DO THIS
Express each item below as a JSON list of strings, one string per line, with blank lines left out.

|---|

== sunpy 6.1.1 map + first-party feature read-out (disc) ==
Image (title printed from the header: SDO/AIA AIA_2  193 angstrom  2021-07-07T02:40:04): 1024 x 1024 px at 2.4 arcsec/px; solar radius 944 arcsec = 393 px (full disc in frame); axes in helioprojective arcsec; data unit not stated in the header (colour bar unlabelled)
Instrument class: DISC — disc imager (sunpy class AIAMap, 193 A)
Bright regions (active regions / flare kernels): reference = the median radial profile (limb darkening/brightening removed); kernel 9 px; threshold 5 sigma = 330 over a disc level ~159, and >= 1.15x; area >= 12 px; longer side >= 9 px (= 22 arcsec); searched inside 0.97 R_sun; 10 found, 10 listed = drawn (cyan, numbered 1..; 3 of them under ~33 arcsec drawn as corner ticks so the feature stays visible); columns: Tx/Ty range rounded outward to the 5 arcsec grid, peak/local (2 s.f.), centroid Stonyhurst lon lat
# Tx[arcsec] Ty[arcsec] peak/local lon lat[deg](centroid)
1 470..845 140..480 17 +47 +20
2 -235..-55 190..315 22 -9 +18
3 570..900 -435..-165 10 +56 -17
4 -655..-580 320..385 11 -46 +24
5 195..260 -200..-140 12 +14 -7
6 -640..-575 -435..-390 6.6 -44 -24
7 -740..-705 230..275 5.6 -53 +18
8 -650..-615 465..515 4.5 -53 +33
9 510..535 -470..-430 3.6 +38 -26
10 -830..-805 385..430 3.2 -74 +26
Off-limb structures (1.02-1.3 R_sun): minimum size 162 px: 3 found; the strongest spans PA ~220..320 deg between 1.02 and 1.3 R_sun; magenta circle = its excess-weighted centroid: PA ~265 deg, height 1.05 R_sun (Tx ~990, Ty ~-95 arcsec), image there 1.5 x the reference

|---|

WRITTEN RESPONSE
[
  "== sunpy 6.1.1 map + first-party feature read-out (disc) ==",
  "Image (title printed from the header: SDO/AIA AIA_2  193 angstrom  2021-07-07T02:40:04): 1024 x 1024 px at 2.4 arcsec/px; solar radius 944 arcsec = 393 px (full disc in frame); axes in helioprojective arcsec; data unit not stated in the header (colour bar unlabelled)",
  "Instrument class: DISC — disc imager (sunpy class AIAMap, 193 A)",
  "Bright regions (active regions / flare kernels): reference = the median radial profile (limb darkening/brightening removed); kernel 9 px; threshold 5 sigma = 330 over a disc level ~159, and >= 1.15x; area >= 12 px; longer side >= 9 px (= 22 arcsec); searched inside 0.97 R_sun; 10 found, 10 listed = drawn (cyan, numbered 1..; 3 of them under ~33 arcsec drawn as corner ticks so the feature stays visible); columns: Tx/Ty range rounded outward to the 5 arcsec grid, peak/local (2 s.f.), centroid Stonyhurst lon lat",
  "# Tx[arcsec] Ty[arcsec] peak/local lon lat[deg](centroid)",
  "1 470..845 140..480 17 +47 +20",
  "2 -235..-55 190..315 22 -9 +18",
  "3 570..900 -435..-165 10 +56 -17",
  "4 -655..-580 320..385 11 -46 +24",
  "5 195..260 -200..-140 12 +14 -7",
  "6 -640..-575 -435..-390 6.6 -44 -24",
  "7 -740..-705 230..275 5.6 -53 +18",
  "8 -650..-615 465..515 4.5 -53 +33",
  "9 510..535 -470..-430 3.6 +38 -26",
  "10 -830..-805 385..430 3.2 -74 +26",
  "Off-limb structures (1.02-1.3 R_sun): minimum size 162 px: 3 found; the strongest spans PA ~220..320 deg between 1.02 and 1.3 R_sun; magenta circle = its excess-weighted centroid: PA ~265 deg, height 1.05 R_sun (Tx ~990, Ty ~-95 arcsec), image there 1.5 x the reference"
]